ショパンのペダリングについては、そうはいってもダンパーペダルについては自筆譜に指示されていることが多く、どこで踏んでどこで離すかは、実はかなり細かく指示していたりする。
ショパンのペダリングについて研究し結果を発表している日本語の論文をみつけた。
「ショパンのペダリングにおける美の様式: 《24の前奏曲》作品28-1、2、13番の分析による実践的研究」という国立音楽大学の加藤一郎氏による2011年に同大学の研究報告に掲載された論文である。
概要はこちら:
この研究は、自筆譜の中でも最も信頼がおけるとされるワルシャワ国立図書館所蔵のショパン自筆譜に基づくファクシミリを用いている。
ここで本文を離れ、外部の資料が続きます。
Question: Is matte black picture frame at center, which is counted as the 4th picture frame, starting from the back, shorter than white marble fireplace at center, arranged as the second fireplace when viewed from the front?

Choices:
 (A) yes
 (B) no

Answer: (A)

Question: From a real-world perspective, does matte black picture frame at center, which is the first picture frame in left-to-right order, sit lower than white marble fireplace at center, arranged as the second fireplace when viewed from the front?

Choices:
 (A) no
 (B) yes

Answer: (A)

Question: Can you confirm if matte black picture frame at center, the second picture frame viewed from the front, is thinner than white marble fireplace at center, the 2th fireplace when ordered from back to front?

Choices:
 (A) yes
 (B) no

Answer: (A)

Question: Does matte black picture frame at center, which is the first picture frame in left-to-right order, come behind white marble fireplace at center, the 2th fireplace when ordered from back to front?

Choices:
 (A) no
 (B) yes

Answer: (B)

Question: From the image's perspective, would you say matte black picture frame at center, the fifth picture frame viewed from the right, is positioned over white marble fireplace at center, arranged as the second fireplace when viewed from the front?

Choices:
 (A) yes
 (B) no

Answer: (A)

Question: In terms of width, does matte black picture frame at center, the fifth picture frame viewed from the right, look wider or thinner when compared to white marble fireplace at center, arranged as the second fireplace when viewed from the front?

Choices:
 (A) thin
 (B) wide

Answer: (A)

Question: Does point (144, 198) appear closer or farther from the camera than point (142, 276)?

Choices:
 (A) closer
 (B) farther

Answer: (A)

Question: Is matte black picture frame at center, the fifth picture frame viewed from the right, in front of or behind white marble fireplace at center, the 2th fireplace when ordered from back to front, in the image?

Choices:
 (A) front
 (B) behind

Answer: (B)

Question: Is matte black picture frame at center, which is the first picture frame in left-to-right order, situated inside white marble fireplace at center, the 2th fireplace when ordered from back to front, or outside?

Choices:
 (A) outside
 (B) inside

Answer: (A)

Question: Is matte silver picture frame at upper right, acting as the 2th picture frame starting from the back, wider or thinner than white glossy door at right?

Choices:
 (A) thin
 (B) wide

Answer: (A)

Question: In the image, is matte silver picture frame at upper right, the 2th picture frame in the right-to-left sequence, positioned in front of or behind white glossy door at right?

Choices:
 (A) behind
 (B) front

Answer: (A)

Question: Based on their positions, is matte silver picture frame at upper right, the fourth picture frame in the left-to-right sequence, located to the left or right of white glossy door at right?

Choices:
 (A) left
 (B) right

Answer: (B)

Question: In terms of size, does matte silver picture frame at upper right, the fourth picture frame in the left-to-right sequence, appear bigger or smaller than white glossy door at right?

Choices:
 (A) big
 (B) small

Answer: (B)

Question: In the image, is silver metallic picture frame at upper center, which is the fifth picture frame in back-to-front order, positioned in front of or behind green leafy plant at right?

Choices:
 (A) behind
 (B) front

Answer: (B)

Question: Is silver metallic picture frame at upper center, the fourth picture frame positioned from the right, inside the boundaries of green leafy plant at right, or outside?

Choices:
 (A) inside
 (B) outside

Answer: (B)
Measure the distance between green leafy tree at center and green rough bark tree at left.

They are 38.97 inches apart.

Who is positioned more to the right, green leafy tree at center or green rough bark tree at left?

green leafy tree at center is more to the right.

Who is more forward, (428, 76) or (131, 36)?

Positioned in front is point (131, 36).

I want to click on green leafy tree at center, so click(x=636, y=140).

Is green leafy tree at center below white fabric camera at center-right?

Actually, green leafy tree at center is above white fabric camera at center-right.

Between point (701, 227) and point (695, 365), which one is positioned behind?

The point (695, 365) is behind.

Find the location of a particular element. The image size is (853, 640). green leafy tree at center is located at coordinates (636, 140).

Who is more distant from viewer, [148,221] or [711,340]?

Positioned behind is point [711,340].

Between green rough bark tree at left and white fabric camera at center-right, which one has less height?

加藤氏は、ショパンのペダリングを研究する題材として、数あるショパンのピアノ曲から前奏曲集を選んだ理由として、「この曲集が極めて閉ざされた環境の下で念入りに推敲されたこと、そして、ここの曲は短いが、多様かつ凝縮した内容を持っていることなどがあげられる」としており、この曲集をショパンの至高の作品と認める自分としては大きくうなずきたい理由である。
ほとんどの場合、ショパンはダンパーペダルの指示しか記載していないが、ショパンに精通する方々の証言によると、ショパンは実に見事にウナコルダを使いこなし、多彩で豊かな音色を、好んで弾いていたプレイエルで実現していたという。